The rest of the car, with its extra-wide body from the Turbo (a first for the RS), had shrunk around the howling powertrain. It was louder, sleeker and much snappier to drive than the GT3, and depending on how much you liked that combination, it pretty much made all the difference whether you could justify the extra cost or not. For some, the road noise and crisp transmission of the road surface was too much. For others, it was a small price to pay for a sublimely hectic – yet wonderfully tame – experience that occurred every time you left the pit lane.

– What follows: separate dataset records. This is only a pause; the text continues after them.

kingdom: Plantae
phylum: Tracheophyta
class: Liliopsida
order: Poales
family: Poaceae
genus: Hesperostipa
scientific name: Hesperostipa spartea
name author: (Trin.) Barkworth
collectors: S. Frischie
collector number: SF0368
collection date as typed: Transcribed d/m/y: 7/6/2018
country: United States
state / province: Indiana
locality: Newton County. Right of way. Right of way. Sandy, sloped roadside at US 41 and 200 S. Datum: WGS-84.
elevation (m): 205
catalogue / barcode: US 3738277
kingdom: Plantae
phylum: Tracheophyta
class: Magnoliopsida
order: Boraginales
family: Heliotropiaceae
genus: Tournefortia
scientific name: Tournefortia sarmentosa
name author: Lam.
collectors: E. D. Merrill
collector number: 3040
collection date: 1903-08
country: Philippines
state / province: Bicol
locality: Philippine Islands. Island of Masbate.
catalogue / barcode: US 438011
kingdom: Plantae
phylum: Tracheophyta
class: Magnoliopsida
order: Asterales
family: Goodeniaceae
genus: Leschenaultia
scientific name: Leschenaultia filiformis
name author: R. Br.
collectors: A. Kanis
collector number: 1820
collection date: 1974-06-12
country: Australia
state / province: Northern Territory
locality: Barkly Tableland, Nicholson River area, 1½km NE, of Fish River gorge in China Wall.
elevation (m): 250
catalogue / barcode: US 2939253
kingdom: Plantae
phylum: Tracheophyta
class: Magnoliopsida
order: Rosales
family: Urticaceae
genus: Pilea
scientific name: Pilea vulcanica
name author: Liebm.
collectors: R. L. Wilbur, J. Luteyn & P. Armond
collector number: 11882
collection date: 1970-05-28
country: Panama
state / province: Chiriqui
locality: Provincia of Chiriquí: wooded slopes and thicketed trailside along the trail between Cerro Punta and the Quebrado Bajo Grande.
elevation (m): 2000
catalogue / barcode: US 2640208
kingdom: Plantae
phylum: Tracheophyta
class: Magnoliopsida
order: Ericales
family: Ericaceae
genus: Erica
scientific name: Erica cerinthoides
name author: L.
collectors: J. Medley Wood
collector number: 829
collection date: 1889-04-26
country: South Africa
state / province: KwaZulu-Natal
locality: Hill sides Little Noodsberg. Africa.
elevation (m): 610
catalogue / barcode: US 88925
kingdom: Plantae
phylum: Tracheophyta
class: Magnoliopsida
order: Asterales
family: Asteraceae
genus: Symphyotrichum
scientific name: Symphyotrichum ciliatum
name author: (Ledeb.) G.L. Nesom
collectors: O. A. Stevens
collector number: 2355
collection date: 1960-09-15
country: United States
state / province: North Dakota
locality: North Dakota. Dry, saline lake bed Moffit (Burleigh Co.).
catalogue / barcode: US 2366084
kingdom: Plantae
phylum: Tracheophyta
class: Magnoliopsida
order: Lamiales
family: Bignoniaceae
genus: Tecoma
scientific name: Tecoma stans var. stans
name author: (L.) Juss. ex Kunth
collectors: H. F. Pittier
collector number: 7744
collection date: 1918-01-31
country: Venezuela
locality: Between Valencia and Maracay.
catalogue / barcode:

It would be interesting to know how long Hammond stuck with his model. It didn’t take Porsche long to move on to the 991.2 version of the RS, whose chassis components were so sophisticated that they broke the seven-minute barrier on the Nürburgring. The 992 version makes the aerodynamic package of its predecessor look downright dated. But there’s a lot to appreciate about the earlier 991, not least the idea that it might have been a little more accessible than the RS models that followed it. In any case, the £159,995 price tag – while still significantly higher than the £131,296 starting price that Hammond would have easily weathered – doesn’t seem like an unreasonable amount for what is undoubtedly one of the most memorable modern 911s.